Luke: I would’ve thought that substituting “c” for “v” really meant that in a frame of reference moving at the speed of light, that meant that time was meaningless.
Obi Wan: (Bashes Luke over the head with light saber)
Chronos: It’s not clear to my why protons should be any older than photons in the Big Bang. Certainly there is re-absorption in the initial ball of wildly interacting matter, but some photons were undoubtedly created in the initial blip, and some of these would propagate outwards.
Zen101, good try, but you’re going in the wrong direction. I want you to tell me why there was entropy at the point of the singularity at the big bang.
FWIW, the CMB radiation actually occurred well into the existence of this universe… there was time before it where it didn’t exist as it does today.
Also, any of the particles that were mentioned at some point were created, but not until some amount of time after the “initial event” (if there can indeed be such a thing). So, they aren’t “forever” existing either.
No, indeed the only thing that can be said to exist forever is space-time. Even with the initiation point it has always existed because there was never a time nor place in which it didn’t.
I asked myself that when I first came across inflation-theory.
“This explains everything!” Well, no. Where do quantum fluctuations come from?
I suspect we’re simply dealing with a limitation of the human mind. It’s difficult, if not impossible, to imagine something being infinite. And yet, it’s also impossible to imagine that the universe ends somewhere – either physically or temporally. The first question is, automatically, “What happens if I go just past that border?”
Welcome to the chicken-and-the-egg game. Of course, it doesn’t just apply to science. You can play it with all the world’s religions, too
I, for one, find the concept that something can be created from nothing very comforting.
There are laws present in this universe that prevent us from doing certain things. The law of thermodynamics is a good example. Now, if there was no ‘before big bang’, what you’re trying to say is that the laws of thermodynamics were violated when the universe was created. Of course, you can’t violate the laws of thermodynamics, meaning there are only 2 possibilities:
a) There was a ‘before the big bang’.
b) The universe was created by a force not bound by the laws of thermodynamics, existing outside of space time.

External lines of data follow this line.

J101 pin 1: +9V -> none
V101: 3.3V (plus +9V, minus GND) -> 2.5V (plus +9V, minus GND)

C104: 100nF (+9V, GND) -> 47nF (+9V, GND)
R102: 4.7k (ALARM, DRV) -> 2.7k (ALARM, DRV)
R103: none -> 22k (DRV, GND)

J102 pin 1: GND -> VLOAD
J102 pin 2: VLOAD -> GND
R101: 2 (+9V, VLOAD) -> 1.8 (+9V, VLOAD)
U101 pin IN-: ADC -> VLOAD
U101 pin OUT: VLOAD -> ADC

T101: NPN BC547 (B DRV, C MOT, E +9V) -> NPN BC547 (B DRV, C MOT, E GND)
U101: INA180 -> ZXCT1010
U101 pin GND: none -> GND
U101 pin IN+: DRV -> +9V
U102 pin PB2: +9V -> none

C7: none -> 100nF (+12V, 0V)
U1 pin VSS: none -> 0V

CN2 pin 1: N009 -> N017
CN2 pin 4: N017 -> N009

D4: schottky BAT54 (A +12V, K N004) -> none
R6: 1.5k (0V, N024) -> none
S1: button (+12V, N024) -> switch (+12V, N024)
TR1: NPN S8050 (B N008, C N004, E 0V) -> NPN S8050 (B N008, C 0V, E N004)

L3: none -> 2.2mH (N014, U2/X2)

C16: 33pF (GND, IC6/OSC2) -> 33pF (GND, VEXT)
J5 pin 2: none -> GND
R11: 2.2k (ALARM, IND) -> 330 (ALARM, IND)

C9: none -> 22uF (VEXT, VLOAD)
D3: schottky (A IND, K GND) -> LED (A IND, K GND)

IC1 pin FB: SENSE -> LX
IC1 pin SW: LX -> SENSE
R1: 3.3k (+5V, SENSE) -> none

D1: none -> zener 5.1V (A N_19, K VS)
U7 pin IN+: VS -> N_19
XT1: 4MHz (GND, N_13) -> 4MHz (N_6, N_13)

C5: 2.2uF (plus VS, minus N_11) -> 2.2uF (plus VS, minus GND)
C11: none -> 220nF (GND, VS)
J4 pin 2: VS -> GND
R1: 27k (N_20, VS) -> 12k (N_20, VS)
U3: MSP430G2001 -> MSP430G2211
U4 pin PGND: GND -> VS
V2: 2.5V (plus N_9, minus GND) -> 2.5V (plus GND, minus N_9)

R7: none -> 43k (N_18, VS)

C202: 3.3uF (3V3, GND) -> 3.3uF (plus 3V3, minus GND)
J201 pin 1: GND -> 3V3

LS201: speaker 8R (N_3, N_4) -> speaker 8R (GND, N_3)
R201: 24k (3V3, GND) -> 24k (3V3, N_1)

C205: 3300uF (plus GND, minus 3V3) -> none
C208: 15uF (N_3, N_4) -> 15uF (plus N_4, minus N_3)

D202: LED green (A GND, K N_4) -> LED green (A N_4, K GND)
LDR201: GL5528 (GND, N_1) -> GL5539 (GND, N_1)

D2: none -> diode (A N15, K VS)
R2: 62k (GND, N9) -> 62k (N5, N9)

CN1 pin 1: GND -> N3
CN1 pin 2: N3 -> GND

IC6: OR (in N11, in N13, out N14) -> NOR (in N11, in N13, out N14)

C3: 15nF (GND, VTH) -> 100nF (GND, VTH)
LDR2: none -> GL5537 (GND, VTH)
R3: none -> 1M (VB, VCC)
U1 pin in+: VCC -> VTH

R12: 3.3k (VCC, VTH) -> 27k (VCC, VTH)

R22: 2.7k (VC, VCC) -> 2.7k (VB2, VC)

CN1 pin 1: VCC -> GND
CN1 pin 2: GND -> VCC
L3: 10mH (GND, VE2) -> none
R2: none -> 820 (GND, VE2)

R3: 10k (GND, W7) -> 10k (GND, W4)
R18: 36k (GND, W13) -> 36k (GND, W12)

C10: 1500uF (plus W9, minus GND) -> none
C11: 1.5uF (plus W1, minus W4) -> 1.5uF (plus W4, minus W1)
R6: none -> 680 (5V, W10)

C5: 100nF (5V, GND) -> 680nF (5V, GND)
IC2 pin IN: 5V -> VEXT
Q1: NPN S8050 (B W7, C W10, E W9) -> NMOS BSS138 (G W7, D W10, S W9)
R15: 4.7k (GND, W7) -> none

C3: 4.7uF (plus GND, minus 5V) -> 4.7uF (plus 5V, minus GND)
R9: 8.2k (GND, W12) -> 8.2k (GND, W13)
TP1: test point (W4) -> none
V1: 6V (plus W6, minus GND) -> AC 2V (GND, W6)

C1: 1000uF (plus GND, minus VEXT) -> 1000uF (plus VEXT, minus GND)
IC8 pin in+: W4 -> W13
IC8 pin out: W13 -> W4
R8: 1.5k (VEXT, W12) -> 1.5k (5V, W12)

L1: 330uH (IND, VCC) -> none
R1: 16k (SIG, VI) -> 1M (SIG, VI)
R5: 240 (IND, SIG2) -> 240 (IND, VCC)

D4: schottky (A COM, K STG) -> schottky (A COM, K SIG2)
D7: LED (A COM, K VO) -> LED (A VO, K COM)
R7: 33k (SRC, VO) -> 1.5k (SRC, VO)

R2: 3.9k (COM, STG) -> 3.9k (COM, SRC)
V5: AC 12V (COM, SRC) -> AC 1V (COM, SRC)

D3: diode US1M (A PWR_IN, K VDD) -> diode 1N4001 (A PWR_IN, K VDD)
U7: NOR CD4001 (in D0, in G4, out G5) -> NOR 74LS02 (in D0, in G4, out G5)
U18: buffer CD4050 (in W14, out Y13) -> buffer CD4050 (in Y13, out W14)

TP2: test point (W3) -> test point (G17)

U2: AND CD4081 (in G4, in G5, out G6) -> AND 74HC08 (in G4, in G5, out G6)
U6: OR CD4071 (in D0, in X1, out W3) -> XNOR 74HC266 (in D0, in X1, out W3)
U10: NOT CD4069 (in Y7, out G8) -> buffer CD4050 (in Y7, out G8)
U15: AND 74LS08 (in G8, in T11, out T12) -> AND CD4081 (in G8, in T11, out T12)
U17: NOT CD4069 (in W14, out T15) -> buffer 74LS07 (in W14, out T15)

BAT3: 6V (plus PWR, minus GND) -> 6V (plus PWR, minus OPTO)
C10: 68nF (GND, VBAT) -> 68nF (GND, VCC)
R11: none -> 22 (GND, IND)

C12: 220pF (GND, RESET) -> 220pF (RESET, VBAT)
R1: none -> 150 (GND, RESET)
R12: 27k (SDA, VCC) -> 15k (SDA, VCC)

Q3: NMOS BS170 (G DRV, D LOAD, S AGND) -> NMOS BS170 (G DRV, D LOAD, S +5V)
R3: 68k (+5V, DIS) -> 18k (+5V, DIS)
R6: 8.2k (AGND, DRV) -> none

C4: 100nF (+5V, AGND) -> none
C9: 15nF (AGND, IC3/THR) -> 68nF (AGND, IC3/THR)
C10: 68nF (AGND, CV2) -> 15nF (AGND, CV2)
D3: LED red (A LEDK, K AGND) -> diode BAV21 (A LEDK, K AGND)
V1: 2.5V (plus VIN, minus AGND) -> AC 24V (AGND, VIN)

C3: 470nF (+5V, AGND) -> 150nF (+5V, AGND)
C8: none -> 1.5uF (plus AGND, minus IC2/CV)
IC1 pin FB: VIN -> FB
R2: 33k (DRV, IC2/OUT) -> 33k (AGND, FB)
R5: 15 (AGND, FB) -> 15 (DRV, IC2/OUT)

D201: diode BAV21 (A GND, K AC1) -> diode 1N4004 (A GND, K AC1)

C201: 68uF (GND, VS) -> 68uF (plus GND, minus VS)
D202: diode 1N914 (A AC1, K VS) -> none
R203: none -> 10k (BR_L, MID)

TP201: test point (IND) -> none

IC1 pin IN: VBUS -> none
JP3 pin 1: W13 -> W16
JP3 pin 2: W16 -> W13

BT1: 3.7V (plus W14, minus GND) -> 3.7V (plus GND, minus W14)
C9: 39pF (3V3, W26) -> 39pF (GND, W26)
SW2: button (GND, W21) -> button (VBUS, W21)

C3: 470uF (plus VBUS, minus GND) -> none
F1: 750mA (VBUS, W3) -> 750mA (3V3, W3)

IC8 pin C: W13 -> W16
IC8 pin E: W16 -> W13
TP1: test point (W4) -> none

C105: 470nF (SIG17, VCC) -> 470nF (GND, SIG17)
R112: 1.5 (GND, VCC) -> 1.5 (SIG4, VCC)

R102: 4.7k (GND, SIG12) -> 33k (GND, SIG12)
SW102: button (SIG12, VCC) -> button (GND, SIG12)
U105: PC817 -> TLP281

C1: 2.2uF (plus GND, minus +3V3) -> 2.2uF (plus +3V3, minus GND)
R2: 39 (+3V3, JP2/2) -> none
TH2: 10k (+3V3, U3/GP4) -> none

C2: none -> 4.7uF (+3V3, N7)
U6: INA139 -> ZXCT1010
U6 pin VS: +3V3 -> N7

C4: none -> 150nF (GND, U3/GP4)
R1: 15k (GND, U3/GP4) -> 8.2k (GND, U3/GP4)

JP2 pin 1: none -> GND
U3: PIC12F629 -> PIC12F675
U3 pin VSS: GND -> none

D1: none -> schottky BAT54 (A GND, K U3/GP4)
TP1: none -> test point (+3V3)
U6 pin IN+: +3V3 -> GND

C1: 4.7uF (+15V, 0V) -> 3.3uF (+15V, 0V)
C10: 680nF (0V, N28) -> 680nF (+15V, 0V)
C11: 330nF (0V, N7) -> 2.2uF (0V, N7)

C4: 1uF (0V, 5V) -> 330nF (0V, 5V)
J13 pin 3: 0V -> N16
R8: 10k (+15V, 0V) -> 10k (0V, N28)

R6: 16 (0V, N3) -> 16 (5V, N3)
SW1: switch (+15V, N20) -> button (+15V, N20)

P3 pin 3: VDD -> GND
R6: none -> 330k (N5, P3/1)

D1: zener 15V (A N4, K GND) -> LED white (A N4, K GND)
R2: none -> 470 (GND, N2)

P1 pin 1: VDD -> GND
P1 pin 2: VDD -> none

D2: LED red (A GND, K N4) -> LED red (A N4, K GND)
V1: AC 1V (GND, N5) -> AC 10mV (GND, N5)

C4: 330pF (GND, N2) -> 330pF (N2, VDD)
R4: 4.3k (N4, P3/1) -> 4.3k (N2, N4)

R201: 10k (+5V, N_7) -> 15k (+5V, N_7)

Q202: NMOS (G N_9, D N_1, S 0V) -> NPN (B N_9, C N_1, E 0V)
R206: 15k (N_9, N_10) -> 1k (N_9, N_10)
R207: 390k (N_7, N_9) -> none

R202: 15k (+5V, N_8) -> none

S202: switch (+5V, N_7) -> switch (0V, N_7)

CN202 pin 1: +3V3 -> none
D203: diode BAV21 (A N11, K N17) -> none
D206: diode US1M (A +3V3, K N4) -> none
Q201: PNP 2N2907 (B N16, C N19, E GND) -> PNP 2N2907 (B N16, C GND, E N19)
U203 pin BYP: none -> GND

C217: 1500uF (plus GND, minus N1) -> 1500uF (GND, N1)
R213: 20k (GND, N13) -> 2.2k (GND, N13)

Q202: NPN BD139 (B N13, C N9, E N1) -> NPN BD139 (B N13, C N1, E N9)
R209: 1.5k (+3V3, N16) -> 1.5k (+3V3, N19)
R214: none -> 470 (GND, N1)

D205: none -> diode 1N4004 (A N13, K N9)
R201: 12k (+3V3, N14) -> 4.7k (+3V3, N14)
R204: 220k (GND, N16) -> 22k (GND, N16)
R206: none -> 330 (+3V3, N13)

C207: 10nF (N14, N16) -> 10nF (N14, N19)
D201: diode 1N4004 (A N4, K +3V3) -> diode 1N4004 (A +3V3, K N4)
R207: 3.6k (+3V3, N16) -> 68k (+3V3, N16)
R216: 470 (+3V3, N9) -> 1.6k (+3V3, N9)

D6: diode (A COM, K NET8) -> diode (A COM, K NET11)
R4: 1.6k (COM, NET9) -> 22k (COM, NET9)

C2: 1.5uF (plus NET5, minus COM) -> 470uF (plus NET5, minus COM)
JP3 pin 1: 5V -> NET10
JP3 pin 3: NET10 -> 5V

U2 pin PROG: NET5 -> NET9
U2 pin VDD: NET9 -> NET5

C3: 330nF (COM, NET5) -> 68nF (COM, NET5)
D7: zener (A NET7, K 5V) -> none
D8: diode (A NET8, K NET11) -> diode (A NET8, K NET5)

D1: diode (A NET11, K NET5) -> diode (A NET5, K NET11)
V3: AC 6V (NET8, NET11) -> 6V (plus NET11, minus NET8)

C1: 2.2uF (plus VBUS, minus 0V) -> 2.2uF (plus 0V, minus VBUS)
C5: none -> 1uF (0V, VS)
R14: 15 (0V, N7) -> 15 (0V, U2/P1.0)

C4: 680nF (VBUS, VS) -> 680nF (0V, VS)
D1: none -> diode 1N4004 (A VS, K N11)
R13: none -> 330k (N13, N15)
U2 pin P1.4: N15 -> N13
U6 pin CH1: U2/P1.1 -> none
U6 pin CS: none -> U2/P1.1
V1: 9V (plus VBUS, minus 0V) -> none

Again, I am no phsyicist, if there are holes here, please show them to me.
That’s nice. Seriously. However, that wasn’t the question. How can something arise from nothing when nothingness implies the absence of any mechanism by which something can arise? What is the falsifiable test that something arises from nothing?
“It is not empty. Even when all matter and heat radiation have been removed from a region of space, the vacuum of classical physics remains filled with a distinctive pattern of electromagnetic fields.” — Scientific American, August 1985, pp 70-78
Since Chronos hasn’t yet responded, let me try to explain why the protons are older. Basically it has to do with the fact that photons are easily created and destroyed. The background radiation you see right now is basically from a time when the universe finally became transparent… that is a time when photons were no longer running the risk of being destroyed after being created. Thus the photons of the CMB are younger than the protons that formed after the Big Bang’s initiation.
The Big Bang is a singularity. There are some laws that do not apply to singular points. It’s not so much that the laws were violated, but that they do not apply. I maintain:
a) There was no before the Big Bang.
b) To say “The universe was created by …” implies there was a before the Big Bang.
The difference between the nothing of a vacuum and the nothing outside the universe is that a vacuum has extent in space and a duration in time. That is it takes up space and exists for a time. Space and time are only well-defined withinin the universe. To say there was nothing before the Big Bang means Nothing – no matter, no energy, no space, no time.